**Instructions for the task**
In your copy, each record should read exactly as it does below, and no pictures should be present.

**Data under study**
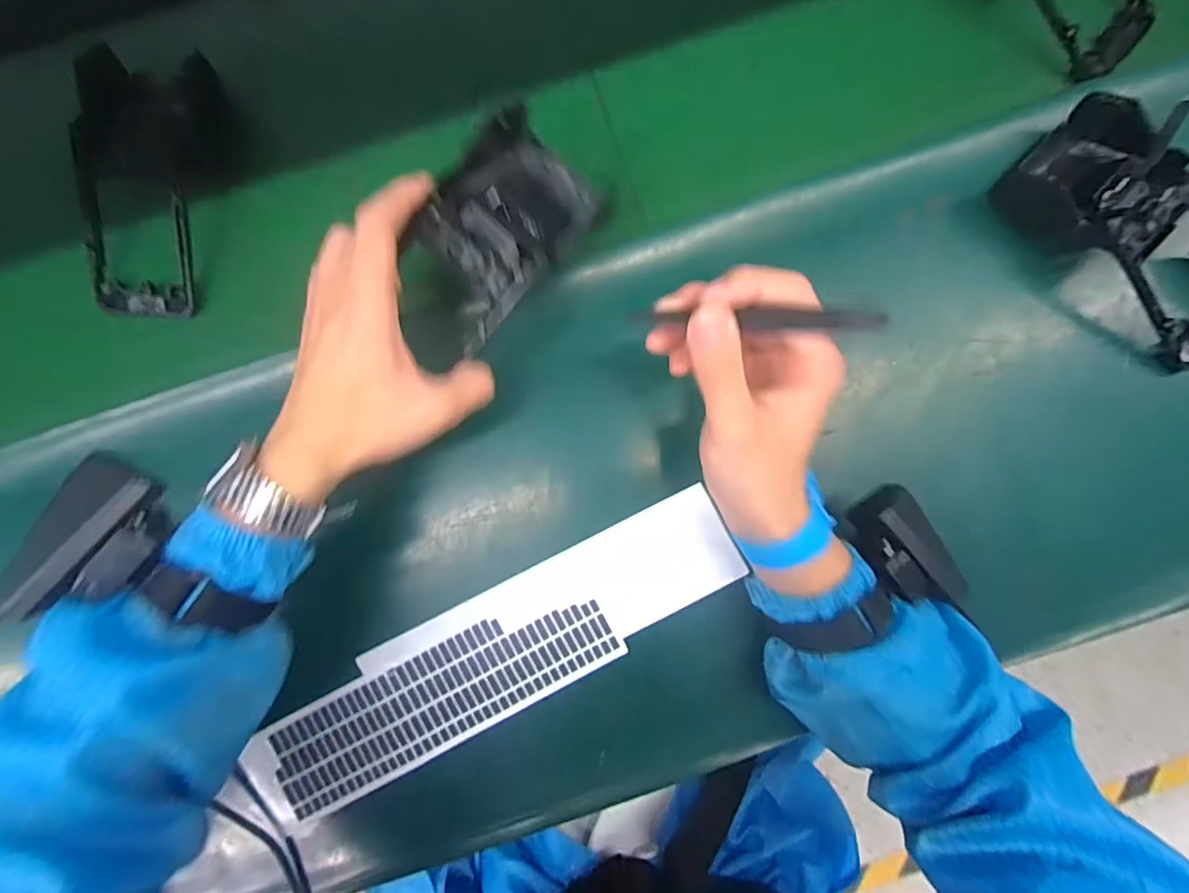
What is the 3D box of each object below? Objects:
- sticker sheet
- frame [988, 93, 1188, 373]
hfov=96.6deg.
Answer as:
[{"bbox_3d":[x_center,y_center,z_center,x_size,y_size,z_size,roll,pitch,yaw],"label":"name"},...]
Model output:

**Solved exercise**
What is the 3D box of each object below? Objects:
- sticker sheet
- frame [988, 93, 1188, 373]
hfov=96.6deg.
Answer as:
[{"bbox_3d":[x_center,y_center,z_center,x_size,y_size,z_size,roll,pitch,yaw],"label":"name"},...]
Model output:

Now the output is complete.